Trump's Baseless Election Fraud Claim Zooms From 3 Million To 16 Million Votes

This time he says it's Google's fault. “My victory was even bigger than thought!” he gushed on Twitter after watching a report on Fox Business.

President Donald Trump has more than quintupled down on his baseless claims of shady voting to explain why he lost the popular vote to Democrat Hillary Clinton in 2016 — and this time he blamed Google.

Trump has repeatedly insisted — with no evidence — that 3 million (maybe as many as 5 million) votes were illegally cast by noncitizens. Three million happens to be close to Clinton’s popular vote margin over Trump. But now Trump is insisting that up to 16 million votes were manipulated by Google to Clinton’s benefit.

“My victory was even bigger than thought!” he gushed on Twitter.

The claim comes just days after Ellen Weintraub, the chair of the Federal Election Commission, wrote a letter to the president telling him to shut up about his vote-fraud claims or come up with evidence that there’s any truth to them. Trump established an investigative panel on voter fraud to substantiate his claims in 2017, but it came up with nothing and disbanded.

Weintraub warned that Trump’s unsubstantiated claims undermine faith in the election system. She said she was using words a “former casino operator” could understand: “You need to lay your cards on the table — or fold.”

Instead of folding, Trump raised.

Trump’s new claim was apparently sparked by a Fox Business report Monday about psychologist Robert Epstein’s research.
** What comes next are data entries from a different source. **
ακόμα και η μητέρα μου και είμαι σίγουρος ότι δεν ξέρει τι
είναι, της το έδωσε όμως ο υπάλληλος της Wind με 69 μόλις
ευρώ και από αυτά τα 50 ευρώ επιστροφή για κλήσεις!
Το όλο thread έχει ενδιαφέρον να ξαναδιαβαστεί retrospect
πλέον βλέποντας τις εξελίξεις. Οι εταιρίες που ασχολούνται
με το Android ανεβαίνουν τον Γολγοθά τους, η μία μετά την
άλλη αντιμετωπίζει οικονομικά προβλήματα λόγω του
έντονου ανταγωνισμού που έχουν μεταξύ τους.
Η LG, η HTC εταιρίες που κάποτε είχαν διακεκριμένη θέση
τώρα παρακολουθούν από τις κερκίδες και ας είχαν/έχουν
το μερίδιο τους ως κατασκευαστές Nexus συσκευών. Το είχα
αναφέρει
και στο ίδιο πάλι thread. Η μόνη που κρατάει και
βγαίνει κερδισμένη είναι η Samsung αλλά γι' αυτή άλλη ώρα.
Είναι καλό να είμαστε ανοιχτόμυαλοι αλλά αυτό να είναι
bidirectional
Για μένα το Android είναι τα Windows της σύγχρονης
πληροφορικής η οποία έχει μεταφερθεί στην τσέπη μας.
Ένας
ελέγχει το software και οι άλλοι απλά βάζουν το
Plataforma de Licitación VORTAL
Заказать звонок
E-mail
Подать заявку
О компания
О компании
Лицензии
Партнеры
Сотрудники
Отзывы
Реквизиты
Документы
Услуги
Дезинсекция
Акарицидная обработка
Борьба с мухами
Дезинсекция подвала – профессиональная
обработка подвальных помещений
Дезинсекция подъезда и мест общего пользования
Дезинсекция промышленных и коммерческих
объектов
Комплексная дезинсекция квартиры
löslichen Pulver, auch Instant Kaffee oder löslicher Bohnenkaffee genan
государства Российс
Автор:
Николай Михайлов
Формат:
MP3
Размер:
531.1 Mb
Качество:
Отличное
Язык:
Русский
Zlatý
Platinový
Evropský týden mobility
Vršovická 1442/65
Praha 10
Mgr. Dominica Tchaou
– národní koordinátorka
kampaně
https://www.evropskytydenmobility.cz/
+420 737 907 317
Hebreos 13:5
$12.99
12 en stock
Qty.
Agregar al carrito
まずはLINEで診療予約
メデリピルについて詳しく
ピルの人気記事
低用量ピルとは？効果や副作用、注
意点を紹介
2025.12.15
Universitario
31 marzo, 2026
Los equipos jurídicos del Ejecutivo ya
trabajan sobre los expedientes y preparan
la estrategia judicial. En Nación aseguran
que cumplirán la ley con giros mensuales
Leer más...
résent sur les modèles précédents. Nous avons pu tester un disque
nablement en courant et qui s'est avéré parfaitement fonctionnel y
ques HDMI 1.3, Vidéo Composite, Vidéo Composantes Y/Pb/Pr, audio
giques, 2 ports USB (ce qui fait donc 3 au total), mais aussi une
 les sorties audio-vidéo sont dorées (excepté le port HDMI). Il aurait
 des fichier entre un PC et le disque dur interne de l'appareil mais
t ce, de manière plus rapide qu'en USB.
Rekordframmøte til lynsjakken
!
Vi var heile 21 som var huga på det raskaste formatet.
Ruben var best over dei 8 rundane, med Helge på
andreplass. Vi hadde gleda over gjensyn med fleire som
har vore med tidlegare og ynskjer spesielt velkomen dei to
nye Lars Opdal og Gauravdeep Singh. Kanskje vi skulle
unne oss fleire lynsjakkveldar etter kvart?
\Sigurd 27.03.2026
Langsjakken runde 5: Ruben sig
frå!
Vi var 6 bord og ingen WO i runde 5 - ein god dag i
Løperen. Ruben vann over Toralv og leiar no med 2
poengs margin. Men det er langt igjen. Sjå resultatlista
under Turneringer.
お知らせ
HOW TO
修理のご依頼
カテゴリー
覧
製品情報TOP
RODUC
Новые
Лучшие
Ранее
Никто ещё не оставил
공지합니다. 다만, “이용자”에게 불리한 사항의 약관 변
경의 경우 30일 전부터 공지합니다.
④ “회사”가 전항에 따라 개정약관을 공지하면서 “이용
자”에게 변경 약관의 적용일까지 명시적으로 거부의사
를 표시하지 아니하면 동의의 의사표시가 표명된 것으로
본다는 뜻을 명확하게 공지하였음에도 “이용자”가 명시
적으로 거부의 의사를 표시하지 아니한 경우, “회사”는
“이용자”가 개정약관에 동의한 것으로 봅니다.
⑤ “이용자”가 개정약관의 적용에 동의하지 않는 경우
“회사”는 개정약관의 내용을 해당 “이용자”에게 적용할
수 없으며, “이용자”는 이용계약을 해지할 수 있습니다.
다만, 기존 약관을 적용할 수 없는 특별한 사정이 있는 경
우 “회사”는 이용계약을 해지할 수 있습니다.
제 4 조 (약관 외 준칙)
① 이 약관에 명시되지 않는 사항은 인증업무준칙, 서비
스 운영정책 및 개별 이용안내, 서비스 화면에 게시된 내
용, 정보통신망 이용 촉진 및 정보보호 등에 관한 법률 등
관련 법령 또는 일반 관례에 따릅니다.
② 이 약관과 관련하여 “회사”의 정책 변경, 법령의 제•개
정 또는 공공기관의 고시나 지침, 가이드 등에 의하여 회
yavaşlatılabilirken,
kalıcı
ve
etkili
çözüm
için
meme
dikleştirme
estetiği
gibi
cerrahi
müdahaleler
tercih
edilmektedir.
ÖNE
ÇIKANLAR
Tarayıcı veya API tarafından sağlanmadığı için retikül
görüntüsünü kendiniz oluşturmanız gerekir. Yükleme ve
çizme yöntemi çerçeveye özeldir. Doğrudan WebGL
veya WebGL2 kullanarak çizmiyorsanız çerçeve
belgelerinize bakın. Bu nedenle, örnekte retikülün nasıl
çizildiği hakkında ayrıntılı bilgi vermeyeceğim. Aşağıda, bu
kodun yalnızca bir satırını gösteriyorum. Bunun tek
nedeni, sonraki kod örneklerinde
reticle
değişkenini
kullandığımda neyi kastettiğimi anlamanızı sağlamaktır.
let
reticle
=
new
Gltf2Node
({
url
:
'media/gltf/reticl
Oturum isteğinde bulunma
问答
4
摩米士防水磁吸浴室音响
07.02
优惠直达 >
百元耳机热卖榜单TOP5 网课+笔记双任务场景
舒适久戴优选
He recently testified before senators that his research has shown that Google’s search algorithms may have “impacted undecided voters in a way that gave at least 2.6 million votes to Clinton.” His study sample, however, involved just 95 voters, 21 of whom considered themselves undecided.

Google denied that its search algorithms are politically biased and has said that Epstein’s study methodology was fatally flawed.

“This researcher’s inaccurate claim has been debunked since it was made in 2016,” Google said in a statement to CNBC. “As we stated then, we have never re-ranked or altered search results to manipulate political sentiment.”